In the renewable energies era, grid frequency will be an increasingly important indicator of stability of power supply. Under the direction of the Helmholtz Association, an interdisciplinary research consortium has analyzed frequency fluctuations in twelve synchronous grid areas on three continents. For data recording, scientists of Karlsruhe Institute of Technology (KIT) have developed a portable, GPS-synchronized recorder based on a new measurement technology. First results have now been published in Nature Communications.
Grid frequency and its fluctuations provide researchers of various disciplines with important information on the power grid. In particular, they reveal whether and to what an extent the grid is stable, i.e. whether supply and demand are balanced. Such data also allow conclusions with respect to effects of disturbances and breakdowns or the influence of power supplied from renewable energy sources. International experts in the areas of mathematics, physics, and engineering measured frequency data in Europe, the USA, and Africa and studied them in detail.
Electrical Data Recorder: Frequency Data of High Resolution
For this big measurement campaign of about 430 days, a research team of KIT's Institute for Automation and Applied Informatics (IAI) developed a novel electrical data recorder (EDR) and provided the measurement teams with a device each.

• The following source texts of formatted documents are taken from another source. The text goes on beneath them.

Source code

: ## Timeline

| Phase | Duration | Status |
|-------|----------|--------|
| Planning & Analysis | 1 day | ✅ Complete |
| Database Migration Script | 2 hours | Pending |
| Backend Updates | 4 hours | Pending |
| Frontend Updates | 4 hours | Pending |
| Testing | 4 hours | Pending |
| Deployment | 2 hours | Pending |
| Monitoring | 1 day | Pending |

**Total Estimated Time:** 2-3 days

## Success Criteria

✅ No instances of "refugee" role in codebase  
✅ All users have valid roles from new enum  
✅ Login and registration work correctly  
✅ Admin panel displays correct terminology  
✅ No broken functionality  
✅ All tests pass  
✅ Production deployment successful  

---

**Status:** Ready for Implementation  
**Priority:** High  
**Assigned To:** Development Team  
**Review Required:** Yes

The EDR uses a GPS receiver for time synchronization and enables recording of raw and frequency data with very high resolution. The device is portable and can transmit raw data via a secure VPN tunnel directly to the "Large Scale Data Facility" of KIT's Steinbuch Centre for Computing, where they are further processed for research purposes. "Our recorder has a high performance and is easy to handle," says Dr. Heiko Maaß, IAI. To start measurements at a certain location, the EDR only needs to be plugged into a conventional power socket. If no Internet is available, data can be stored locally for several weeks.
The Bigger the Grid, the Higher Is Frequency Stability
For the collaborative research projects, the devices have meanwhile traveled halfway round the world. The 1.27 gigabytes of frequency data from the 50 Hertz or 60 Hertz range used for the publication in Nature Communications were measured at 17 stations in twelve different, synchronous grid areas from continental Europe to the US and South Africa to Iceland and the Faroe Islands. Comparison of the heterogenous areas reveals: In smaller grids, frequency fluctuations are far higher than in bigger ones. "The bigger the power grid, the more stable it is," says Richard Jumar from IAI. "This finding confirms our previous assumptions that intensity of frequency fluctuations depends on the size of the grid. In particular, it confirms the underlying scaling law."
The data produced by the EDR measurements will not only be used by the consortium, but also made available to the international community. "Our studies offer great potential -- not only for the development of statistical models on frequency dynamics, but also later on for a better regulation of power supply that is increasingly based on volatile sources of energy," says Professor Veit Hagenmeyer, Head of the IAI.